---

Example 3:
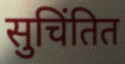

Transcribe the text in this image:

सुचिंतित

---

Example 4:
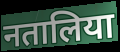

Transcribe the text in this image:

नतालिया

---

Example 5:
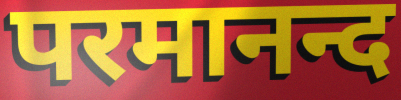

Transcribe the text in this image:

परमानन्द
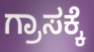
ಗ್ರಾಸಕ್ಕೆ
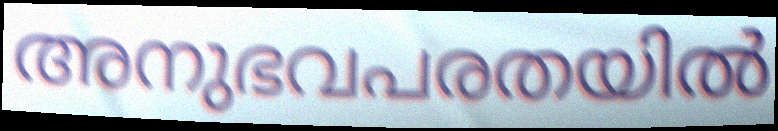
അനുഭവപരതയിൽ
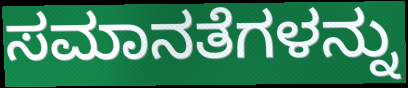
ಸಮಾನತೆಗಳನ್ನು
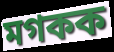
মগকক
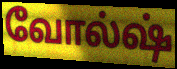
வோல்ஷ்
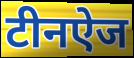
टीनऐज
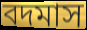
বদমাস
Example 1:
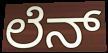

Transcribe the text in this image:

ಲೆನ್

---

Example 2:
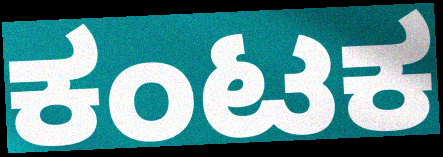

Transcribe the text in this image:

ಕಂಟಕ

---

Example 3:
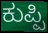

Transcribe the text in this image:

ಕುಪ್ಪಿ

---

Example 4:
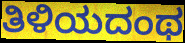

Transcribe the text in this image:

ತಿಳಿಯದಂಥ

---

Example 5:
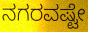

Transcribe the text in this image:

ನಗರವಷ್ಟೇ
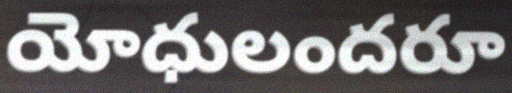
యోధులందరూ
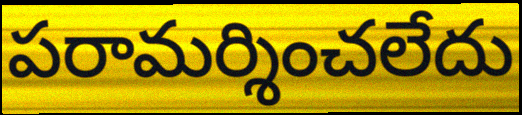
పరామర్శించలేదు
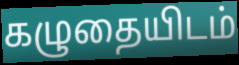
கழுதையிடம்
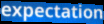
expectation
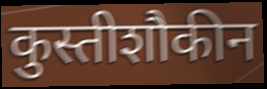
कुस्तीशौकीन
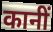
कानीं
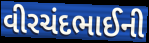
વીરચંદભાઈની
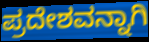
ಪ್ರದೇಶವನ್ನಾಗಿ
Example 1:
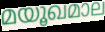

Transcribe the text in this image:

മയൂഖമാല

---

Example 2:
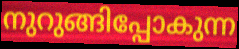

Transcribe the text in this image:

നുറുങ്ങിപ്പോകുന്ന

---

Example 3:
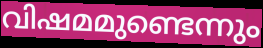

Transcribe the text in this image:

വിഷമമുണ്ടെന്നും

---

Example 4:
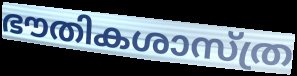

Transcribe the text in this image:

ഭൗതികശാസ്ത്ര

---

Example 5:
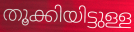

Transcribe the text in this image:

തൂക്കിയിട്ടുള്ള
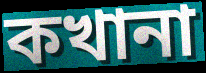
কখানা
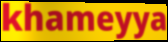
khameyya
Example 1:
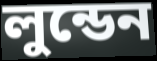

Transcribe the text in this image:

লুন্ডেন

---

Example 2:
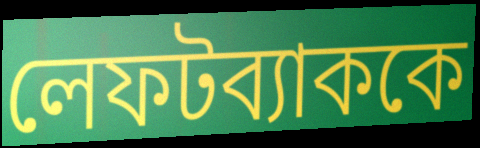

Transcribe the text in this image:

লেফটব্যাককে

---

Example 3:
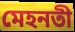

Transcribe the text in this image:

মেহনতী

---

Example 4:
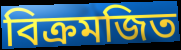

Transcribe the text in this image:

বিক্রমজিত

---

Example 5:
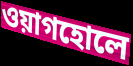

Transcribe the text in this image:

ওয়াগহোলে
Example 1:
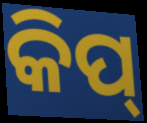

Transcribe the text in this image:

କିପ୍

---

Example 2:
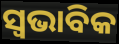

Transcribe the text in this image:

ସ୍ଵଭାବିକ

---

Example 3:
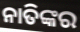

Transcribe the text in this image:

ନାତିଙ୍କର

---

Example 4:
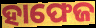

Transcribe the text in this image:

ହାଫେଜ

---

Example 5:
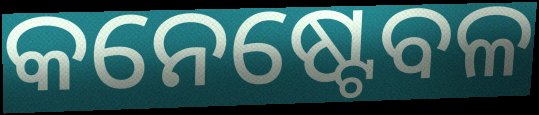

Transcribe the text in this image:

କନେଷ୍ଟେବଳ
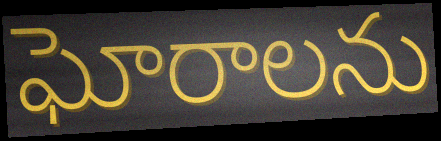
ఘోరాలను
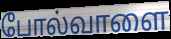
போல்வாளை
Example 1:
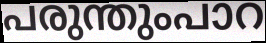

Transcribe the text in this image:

+===+

_TRY IT_.
One exact copy of the data is required, and it should hold no pictures.

_EXERCISE ANSWER_.
---

Example 3:

Transcribe the text in this image:

सुचिंतित

---

Example 4:

Transcribe the text in this image:

नतालिया

---

Example 5:

Transcribe the text in this image:

परमानन्द
ಗ್ರಾಸಕ್ಕೆ
അനുഭവപരതയിൽ
ಸಮಾನತೆಗಳನ್ನು
মগকক
வோல்ஷ்
टीनऐज
বদমাস
Example 1:

Transcribe the text in this image:

ಲೆನ್

---

Example 2:

Transcribe the text in this image:

ಕಂಟಕ

---

Example 3:

Transcribe the text in this image:

ಕುಪ್ಪಿ

---

Example 4:

Transcribe the text in this image:

ತಿಳಿಯದಂಥ

---

Example 5:

Transcribe the text in this image:

ನಗರವಷ್ಟೇ
యోధులందరూ
పరామర్శించలేదు
கழுதையிடம்
expectation
कुस्तीशौकीन
कानीं
વીરચંદભાઈની
ಪ್ರದೇಶವನ್ನಾಗಿ
Example 1:

Transcribe the text in this image:

മയൂഖമാല

---

Example 2:

Transcribe the text in this image:

നുറുങ്ങിപ്പോകുന്ന

---

Example 3:

Transcribe the text in this image:

വിഷമമുണ്ടെന്നും

---

Example 4:

Transcribe the text in this image:

ഭൗതികശാസ്ത്ര

---

Example 5:

Transcribe the text in this image:

തൂക്കിയിട്ടുള്ള
কখানা
khameyya
Example 1:

Transcribe the text in this image:

লুন্ডেন

---

Example 2:

Transcribe the text in this image:

লেফটব্যাককে

---

Example 3:

Transcribe the text in this image:

মেহনতী

---

Example 4:

Transcribe the text in this image:

বিক্রমজিত

---

Example 5:

Transcribe the text in this image:

ওয়াগহোলে
Example 1:

Transcribe the text in this image:

କିପ୍

---

Example 2:

Transcribe the text in this image:

ସ୍ଵଭାବିକ

---

Example 3:

Transcribe the text in this image:

ନାତିଙ୍କର

---

Example 4:

Transcribe the text in this image:

ହାଫେଜ

---

Example 5:

Transcribe the text in this image:

କନେଷ୍ଟେବଳ
ఘోరాలను
போல்வாளை
Example 1:

Transcribe the text in this image:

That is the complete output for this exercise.